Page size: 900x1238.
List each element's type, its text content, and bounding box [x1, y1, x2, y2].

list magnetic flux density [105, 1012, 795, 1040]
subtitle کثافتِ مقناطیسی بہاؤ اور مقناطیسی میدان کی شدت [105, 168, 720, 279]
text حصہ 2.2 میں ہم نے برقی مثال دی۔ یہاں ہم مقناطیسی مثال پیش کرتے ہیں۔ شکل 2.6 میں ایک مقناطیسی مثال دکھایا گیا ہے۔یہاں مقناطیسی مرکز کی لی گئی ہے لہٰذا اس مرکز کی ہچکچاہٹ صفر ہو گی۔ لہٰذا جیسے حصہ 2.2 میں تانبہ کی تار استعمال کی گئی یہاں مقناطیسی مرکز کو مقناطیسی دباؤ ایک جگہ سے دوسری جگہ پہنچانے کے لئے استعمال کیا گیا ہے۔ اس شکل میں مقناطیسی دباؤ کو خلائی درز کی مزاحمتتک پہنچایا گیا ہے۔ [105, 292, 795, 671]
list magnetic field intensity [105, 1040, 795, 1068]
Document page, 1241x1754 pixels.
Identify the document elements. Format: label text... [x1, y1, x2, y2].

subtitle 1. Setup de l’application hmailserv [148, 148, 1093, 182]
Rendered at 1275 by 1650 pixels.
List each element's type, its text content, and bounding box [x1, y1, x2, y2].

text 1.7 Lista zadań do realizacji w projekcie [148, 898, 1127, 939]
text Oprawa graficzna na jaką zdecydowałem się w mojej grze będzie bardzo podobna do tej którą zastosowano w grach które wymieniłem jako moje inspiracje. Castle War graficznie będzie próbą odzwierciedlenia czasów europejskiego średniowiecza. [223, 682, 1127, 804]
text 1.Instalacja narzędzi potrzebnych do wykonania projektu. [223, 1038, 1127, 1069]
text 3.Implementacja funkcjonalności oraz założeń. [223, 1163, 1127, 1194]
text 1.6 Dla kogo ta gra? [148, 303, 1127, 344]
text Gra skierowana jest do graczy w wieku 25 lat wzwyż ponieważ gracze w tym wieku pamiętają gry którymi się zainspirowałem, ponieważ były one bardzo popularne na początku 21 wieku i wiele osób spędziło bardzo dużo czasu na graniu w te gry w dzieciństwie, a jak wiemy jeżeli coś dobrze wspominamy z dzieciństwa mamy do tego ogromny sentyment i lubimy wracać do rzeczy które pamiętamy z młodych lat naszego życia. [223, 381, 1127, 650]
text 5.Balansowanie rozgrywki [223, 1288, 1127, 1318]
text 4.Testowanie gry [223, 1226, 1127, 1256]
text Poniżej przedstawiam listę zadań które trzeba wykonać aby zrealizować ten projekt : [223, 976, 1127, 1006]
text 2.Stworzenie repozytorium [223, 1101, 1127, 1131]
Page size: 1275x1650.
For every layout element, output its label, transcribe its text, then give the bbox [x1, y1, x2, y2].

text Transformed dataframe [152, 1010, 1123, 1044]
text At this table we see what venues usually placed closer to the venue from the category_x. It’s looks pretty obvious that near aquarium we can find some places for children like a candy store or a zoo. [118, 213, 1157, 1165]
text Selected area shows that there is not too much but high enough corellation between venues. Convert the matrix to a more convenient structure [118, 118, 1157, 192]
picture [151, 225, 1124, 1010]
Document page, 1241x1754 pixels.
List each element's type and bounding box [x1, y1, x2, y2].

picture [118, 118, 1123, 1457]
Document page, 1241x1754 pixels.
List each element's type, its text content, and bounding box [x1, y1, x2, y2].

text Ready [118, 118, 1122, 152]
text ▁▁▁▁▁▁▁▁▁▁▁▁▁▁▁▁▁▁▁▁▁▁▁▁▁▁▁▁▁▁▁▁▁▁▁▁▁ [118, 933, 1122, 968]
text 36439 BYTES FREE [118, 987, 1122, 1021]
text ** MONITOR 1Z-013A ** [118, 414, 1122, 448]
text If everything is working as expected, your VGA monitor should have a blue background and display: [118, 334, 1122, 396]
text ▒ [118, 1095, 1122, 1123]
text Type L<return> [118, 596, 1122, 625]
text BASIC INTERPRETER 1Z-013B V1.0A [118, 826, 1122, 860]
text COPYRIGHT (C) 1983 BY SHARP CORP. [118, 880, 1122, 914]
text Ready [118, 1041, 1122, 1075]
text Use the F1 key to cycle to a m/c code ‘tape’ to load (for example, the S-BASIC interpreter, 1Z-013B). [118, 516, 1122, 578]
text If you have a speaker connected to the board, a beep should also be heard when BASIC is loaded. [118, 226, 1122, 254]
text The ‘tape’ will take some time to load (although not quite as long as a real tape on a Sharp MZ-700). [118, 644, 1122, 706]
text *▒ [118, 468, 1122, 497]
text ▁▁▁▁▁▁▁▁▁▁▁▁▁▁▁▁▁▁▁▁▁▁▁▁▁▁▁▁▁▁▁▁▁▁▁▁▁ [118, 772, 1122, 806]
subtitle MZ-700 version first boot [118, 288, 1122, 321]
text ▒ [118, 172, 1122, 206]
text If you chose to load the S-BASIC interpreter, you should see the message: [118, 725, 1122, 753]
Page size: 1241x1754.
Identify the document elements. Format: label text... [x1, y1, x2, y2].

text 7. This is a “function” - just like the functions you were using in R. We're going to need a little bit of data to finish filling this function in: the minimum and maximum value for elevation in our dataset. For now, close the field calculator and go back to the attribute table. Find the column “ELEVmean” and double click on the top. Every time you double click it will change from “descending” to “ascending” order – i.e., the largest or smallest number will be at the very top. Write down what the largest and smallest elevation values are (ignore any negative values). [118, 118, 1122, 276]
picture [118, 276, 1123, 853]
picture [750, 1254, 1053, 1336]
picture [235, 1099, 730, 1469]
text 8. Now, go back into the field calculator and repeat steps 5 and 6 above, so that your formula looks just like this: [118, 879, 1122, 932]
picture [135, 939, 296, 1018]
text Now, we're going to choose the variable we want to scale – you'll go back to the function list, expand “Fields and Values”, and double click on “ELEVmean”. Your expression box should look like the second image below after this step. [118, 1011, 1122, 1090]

**Instructions to follow:**
Please print the entries above unchanged, from their first line up to and including the line containing "subtitle 1. Setup".

**Solved problem:**
Page size: 900x1238.
List each element's type, its text content, and bounding box [x1, y1, x2, y2].

list magnetic flux density [105, 1012, 795, 1040]
subtitle کثافتِ مقناطیسی بہاؤ اور مقناطیسی میدان کی شدت [105, 168, 720, 279]
text حصہ 2.2 میں ہم نے برقی مثال دی۔ یہاں ہم مقناطیسی مثال پیش کرتے ہیں۔ شکل 2.6 میں ایک مقناطیسی مثال دکھایا گیا ہے۔یہاں مقناطیسی مرکز کی لی گئی ہے لہٰذا اس مرکز کی ہچکچاہٹ صفر ہو گی۔ لہٰذا جیسے حصہ 2.2 میں تانبہ کی تار استعمال کی گئی یہاں مقناطیسی مرکز کو مقناطیسی دباؤ ایک جگہ سے دوسری جگہ پہنچانے کے لئے استعمال کیا گیا ہے۔ اس شکل میں مقناطیسی دباؤ کو خلائی درز کی مزاحمتتک پہنچایا گیا ہے۔ [105, 292, 795, 671]
list magnetic field intensity [105, 1040, 795, 1068]
Document page, 1241x1754 pixels.
Identify the document elements. Format: label text... [x1, y1, x2, y2].

subtitle 1. Setup de l’application hmailserv [148, 148, 1093, 182]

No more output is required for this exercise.